A budget-related document newly sent to Congress adds that detail to the White House budget plan’s call to vary the government contribution toward total premiums depending on a plan’s quality ratings.


That would add yet another variable to the wide range of premium rates in the FEHB, which differ not only among plans but also according to whether the enrollment is for self-only, self plus one or for family coverage. For each, however, the government contribution formula is the same: 72 percent of a weighted average premium across all plans or 75 percent of an individual plan’s premium, whichever is less.

The OPM document anticipates that instead, there would be a “base” government contribution of the lower of 70 percent of the weighted average or 75 percent of an individual plan’s premium. Then, plans would be divided into three tiers depending on their scores in the FEHB Program Plan Performance Assessment. The base rate would apply to plans in the middle tier; for those in the upper tier the government contribution would be 5 percentage points higher; and for those in the lower tier it would be 5 percentage points lower.

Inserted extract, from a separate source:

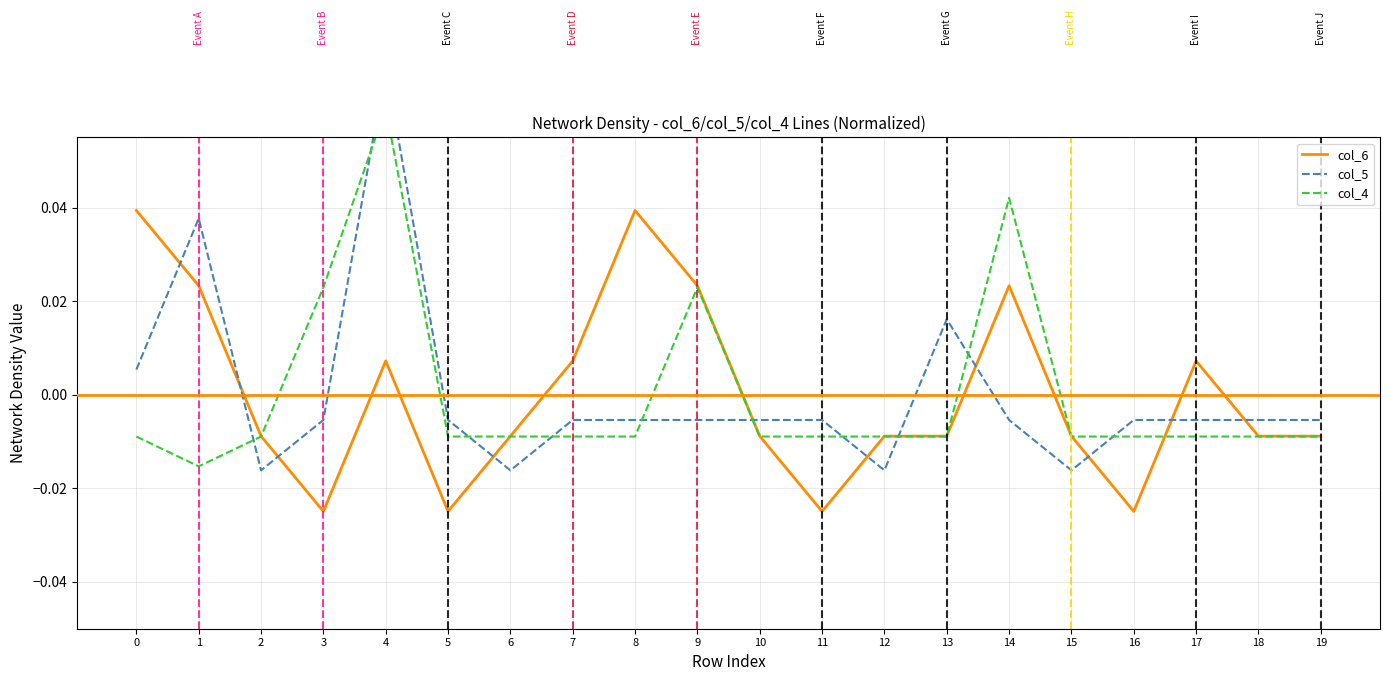

How many data points in col_6 are less than 0?

12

“This proposal would incentivize enrollees to select high performing, high value plans by making them more affordable while simultaneously saving the government approximately 2 percent in premium contributions based on performance scores, enrollment, and rates,” it said.

The proposal is a variant on a long-running idea to set the government contribution at a flat dollar level, rather than by a percentage formula; proponents have argued that such an arrangement would encourage enrollees to shift to lower-cost plans, saving money for both themselves and the government. However, employee organizations have said that would merely shift more of the cost from the government onto enrollees.

OPM also said that the FEHB program would be included in proposed reforms of medical liability law to cap awards for noneconomic damages at $250,000 and to shorten the time in which claims could be filed. “Therefore, this proposal has the potential to lower malpractice insurance premiums, which in turns lowers healthcare costs overall. In addition, these reforms have the potential to reduce unnecessary healthcare utilization, or ‘defensive medicine,’ also reducing healthcare costs,” it said.